One of the consequences of setting up a VAR is there are lots of parameters to estimate. So if p lags are important for each of three variables, each equation contains 3p parameters to estimate, so altogether you need to estimate 9p parameters – unless it is reasonable to impose certain restrictions.
Another implication is that there can be reduced form expressions for each of the variables – written only in terms of their own lagged values. This, in turn, suggests construction of impulse-response functions to see how effects propagate down the line.
Additionally, there is a whole history of Bayesian VAR’s, especially associated with the Minneapolis Federal Reserve and the University of Minnesota.
My impression is that, ultimately, VAR’s were big in the 1990’s, but did not live up to their expectations, in terms of macroeconomic forecasting. They gave way after 2000 to the Stock and Watson type of factor models. More variables could be encompassed in factor models than VAR’s, for one thing. Also, factor models often beat the naïve benchmark, while VAR’s frequently did not, at least out-of-sample.
The Naïve Benchmark
The naïve benchmark is a martingale, which often boils down to a simple random walk. The best forecast for the next period value of a martingale is the current period value.
This is the benchmark which Neeley shows the VAR model does not beat, generally speaking, in out-of-sample applications.
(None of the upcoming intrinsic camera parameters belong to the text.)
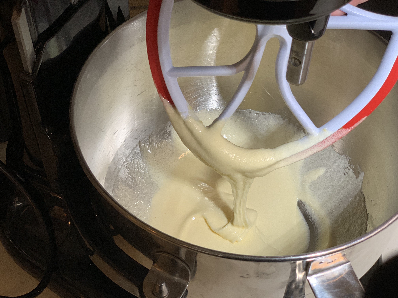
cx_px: 199
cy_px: 149
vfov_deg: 28.0
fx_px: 598
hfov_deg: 36.8
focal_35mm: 52
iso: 80
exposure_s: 1/60
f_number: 2.4
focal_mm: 6
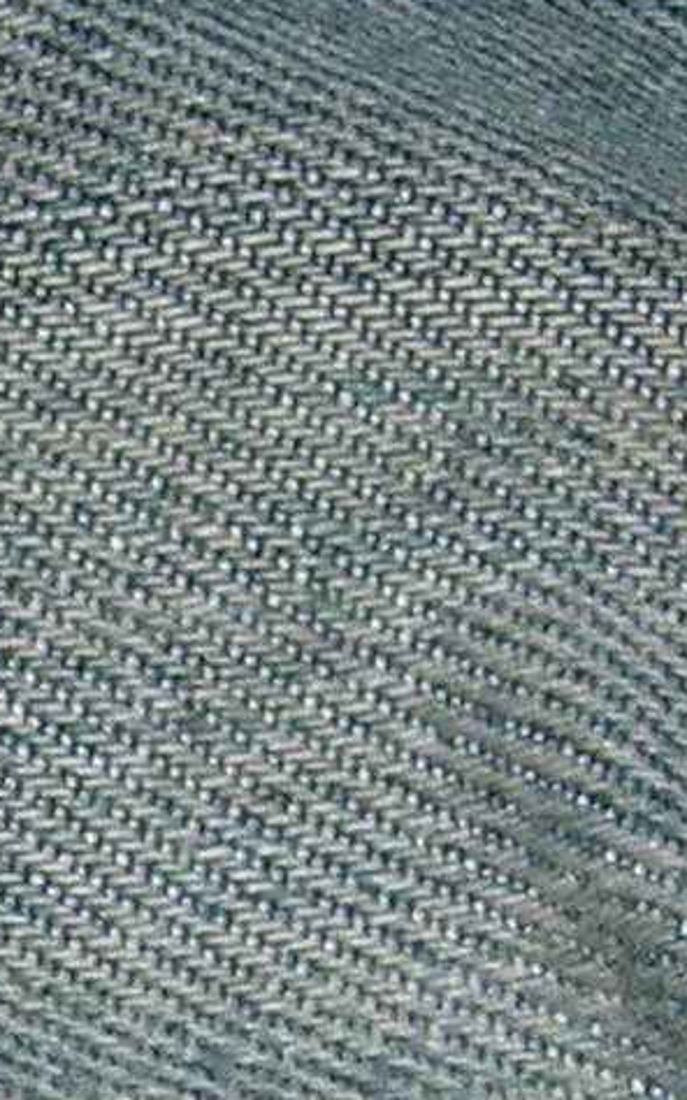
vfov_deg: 12.0
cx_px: -759
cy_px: 998
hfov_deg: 7.2
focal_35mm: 174
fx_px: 5216
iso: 50
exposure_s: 1/60.1
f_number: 4.9
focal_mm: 5.7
When the ratio is 1 or greater, this means that the mean square forecast error of the VAR is greater than the benchmark model.
Reflections
There are many fascinating details of these papers I am not highlighting. As an old Republican Congressman once said, “a billion here and a billion there, and pretty soon you are spending real money.”
So the defense of QE in this instance boils down to invalidating an analysis which suggests the impacts of QE are transitory, lasting a few months.
There is no proof, however, that QE has imparted lasting impacts on long term interest rates developed in this relatively recent research.